Krugman also takes a shot at the Right’s charge that the prohibition against long‐term contracts between utilities and power generators exacerbated the crisis. No argument here: If the electricity price spike is a consequence of higher input costs (rising natural gas prices) and a drastic decline in hydro‐electric power due to falling water tables, then long‐term contracts would have made no difference. All they would have done is changed who would have gone bankrupt (in that case, the generators instead of the utilities). If the price spike is a consequence of market power, on the other hand, long‐term contracts might well have prevented the run‐up. Krugman is absolutely correct to argue that the Right can’t have it both ways.
“There’s a myth in the making,” concludes Krugman, “one that portrays California as a victim, not of deregulation gone bad, but of quasi‐socialist politicians who didn’t give deregulation a chance to work.” But Krugman himself acknowledges that it’s a bit more than a myth. And even if he understates the role that price decontrol could play in alleviating the crisis, Krugman the economist is more impressive than Krugman the politician. The electorate in California, after all, is not necessarily the electorate of East Germany.
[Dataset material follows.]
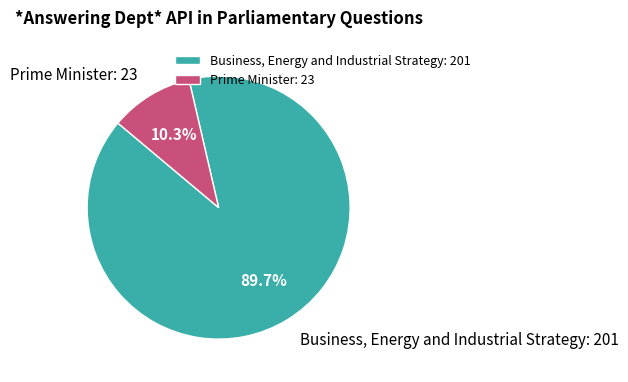

The Business, Energy and Industrial Strategy slice represents 90% of the pie. True or false?

True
Yet Krugman’s right about one thing: No amount of laissez faire medicine would have prevented the initial price spike. Conservatives simply aren’t doing the math if they doubt the role played by wholesale natural gas costs in fueling wholesale electricity prices in California, and they’re kidding themselves if they blame the bulk of the higher input costs on state regulators.
Free markets don’t guarantee lower prices in any and all occasions: They simply ensure that scarce goods are distributed efficiently and that the proper incentives exist to remedy supply and/or demand shocks as quickly and painlessly as possible. An economist without an ax to grind would argue that political management of price shocks through heavy‐handed legal orders is less satisfactory to consumers and to the economy at large than the private management of price shocks through prices. Such an economist might also point out that price controls don’t regulate away costs: In California, they simply bury them in the state budget and eliminate any useful role they might play in reducing demand.
But Paul Krugman, like most participants in this debate, has an ax, and in the midst of a debate that will determine the extent to which regulators can meddle with markets in the future, he wields it with relish.